(Data visualization images)
------------------------------

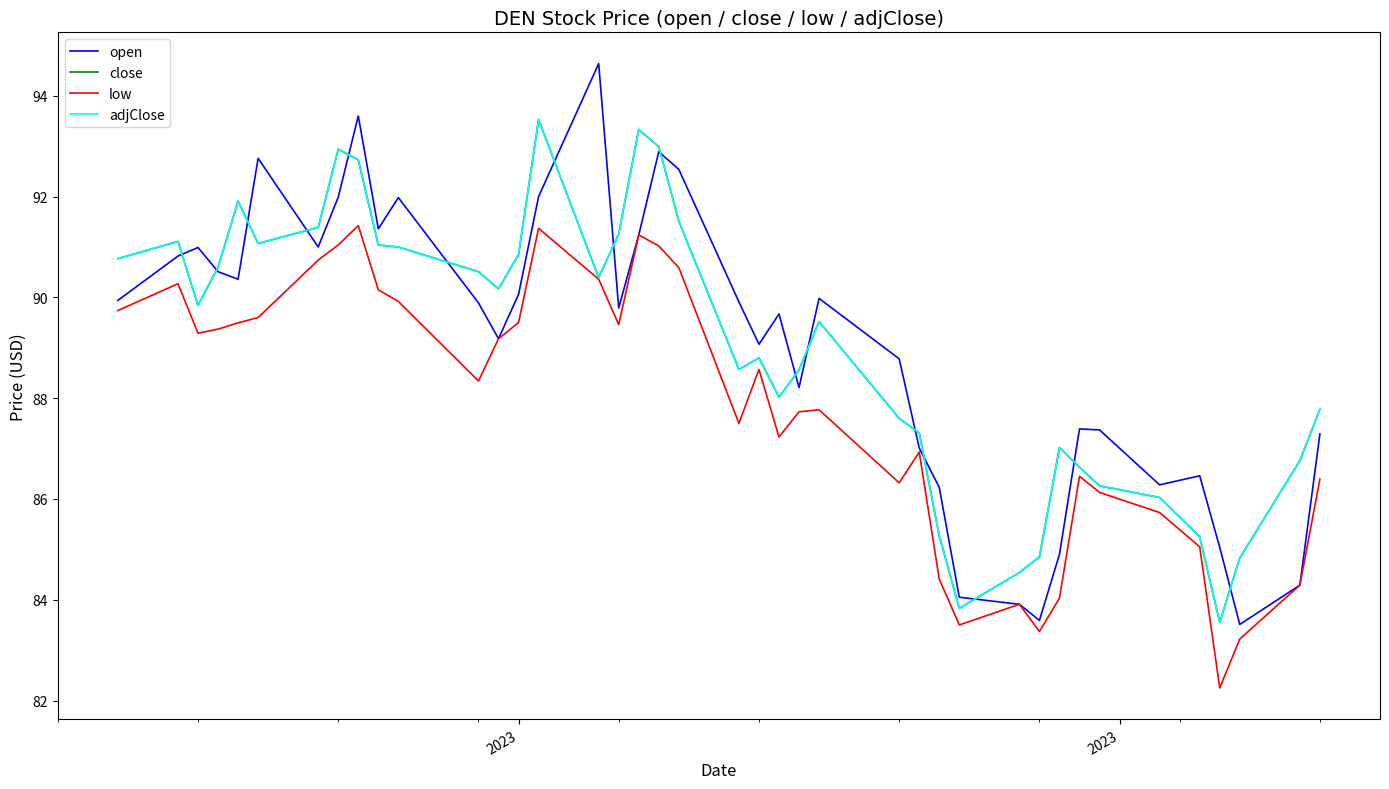

What are all the series names shown in the legend?

open, close, low, adjClose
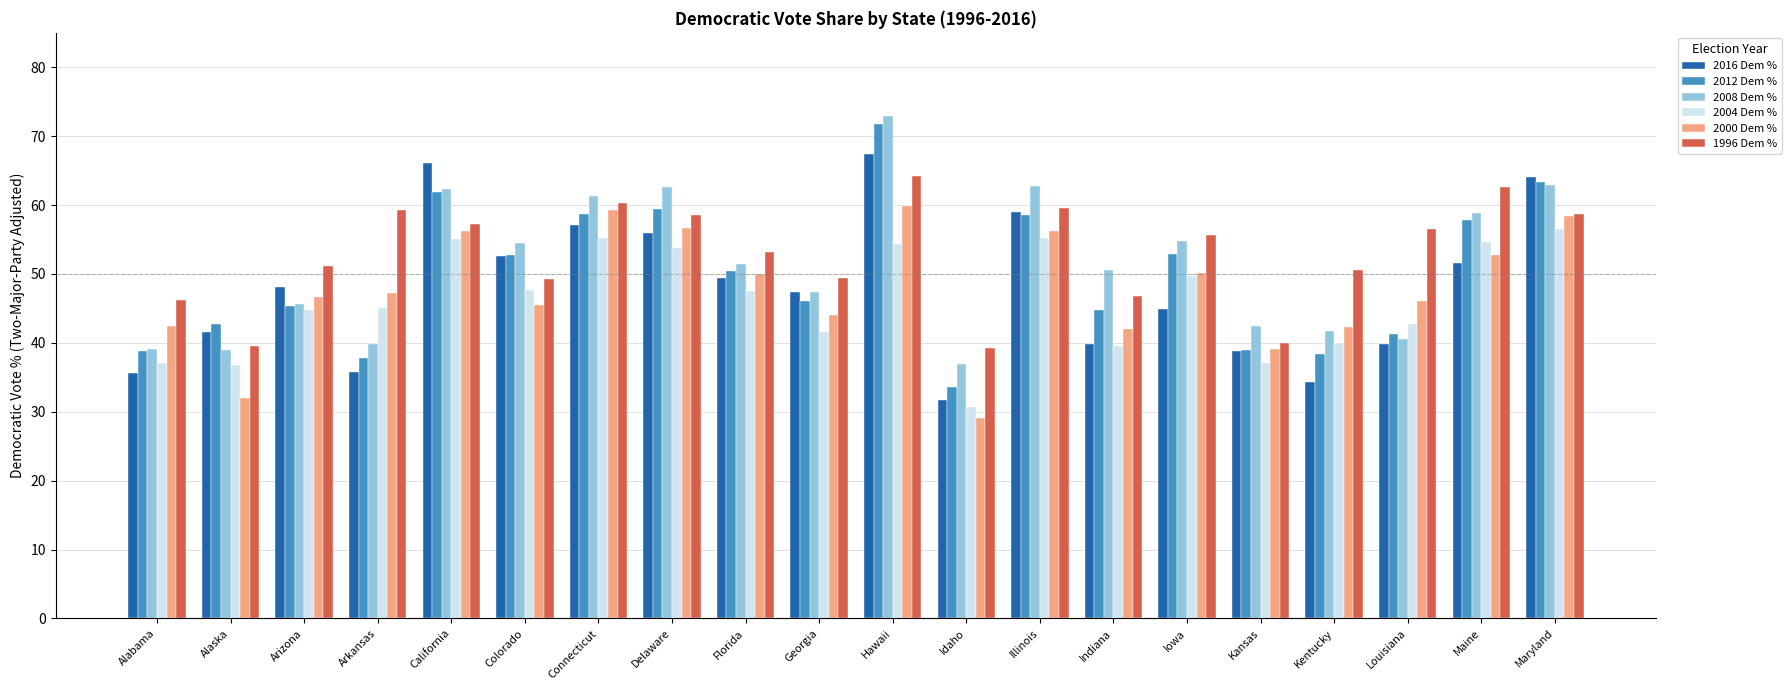

True or false: 2016 Dem % has a value of 89.1 at Connecticut.

False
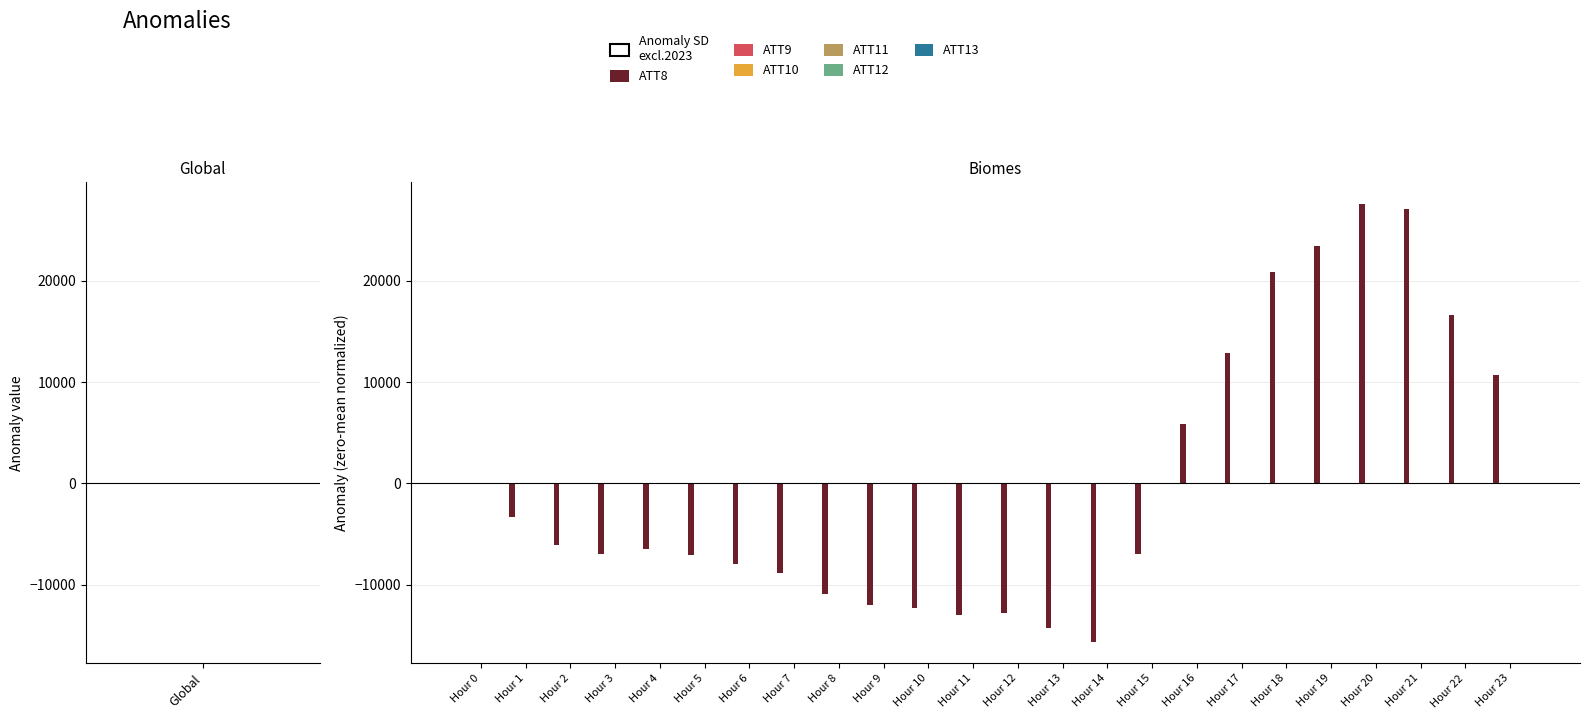

At which label does ATT13 first exceed 2?

Hour 0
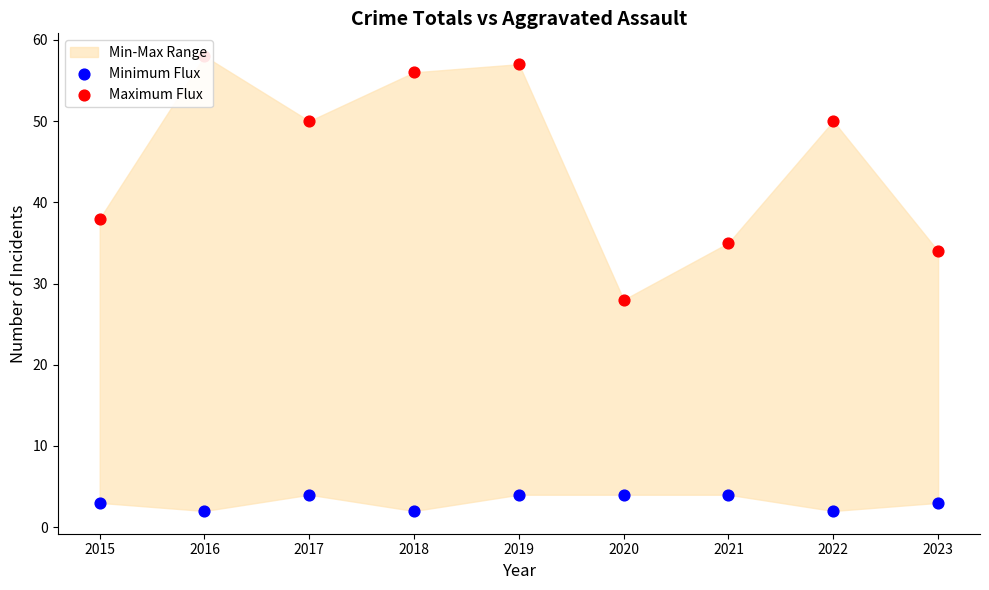

What is the total value across all series at 2019?

61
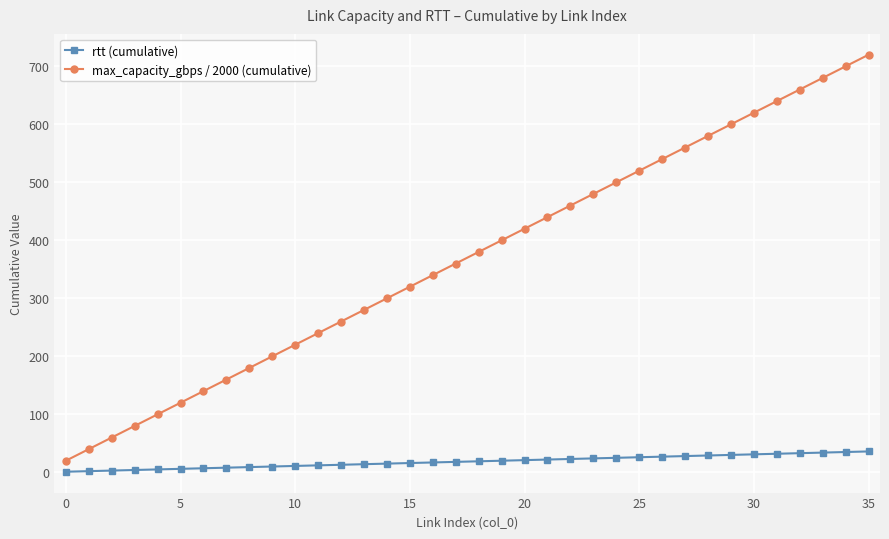

True or false: max_capacity_gbps / 2000 (cumulative) has more than 0 interior local peaks.

False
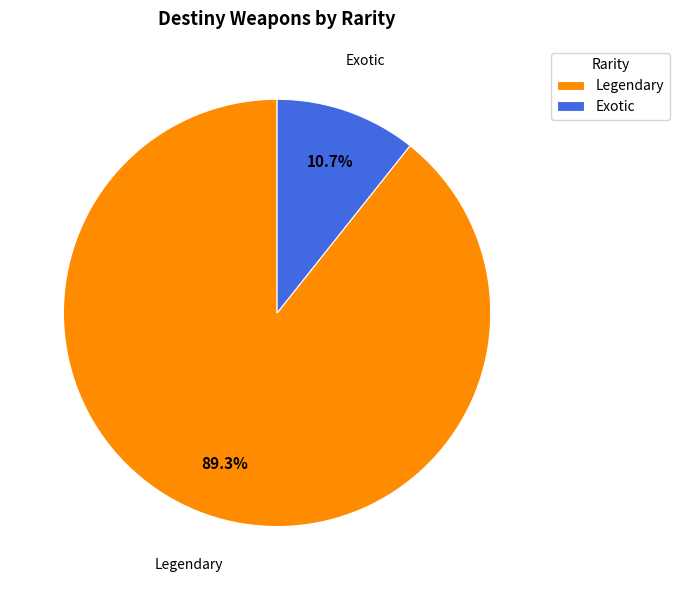

Which slice is the smallest?

Exotic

------------------------------

» What to produce: Put the lines starting with the line that contains "True or false: 2016" and going on through the end of the rows into a Markdown table with the columns Number and Text, skipping blank lines and leaving out the pictures.

» Written solution:
| Number | Text |
|---|---|
| 1 | True or false: 2016 Dem % has a value of 89.1 at Connecticut. |
| 2 | False |
| 3 | At which label does ATT13 first exceed 2? |
| 4 | Hour 0 |
| 5 | What is the total value across all series at 2019? |
| 6 | 61 |
| 7 | True or false: max_capacity_gbps / 2000 (cumulative) has more than 0 interior local peaks. |
| 8 | False |
| 9 | Which slice is the smallest? |
| 10 | Exotic |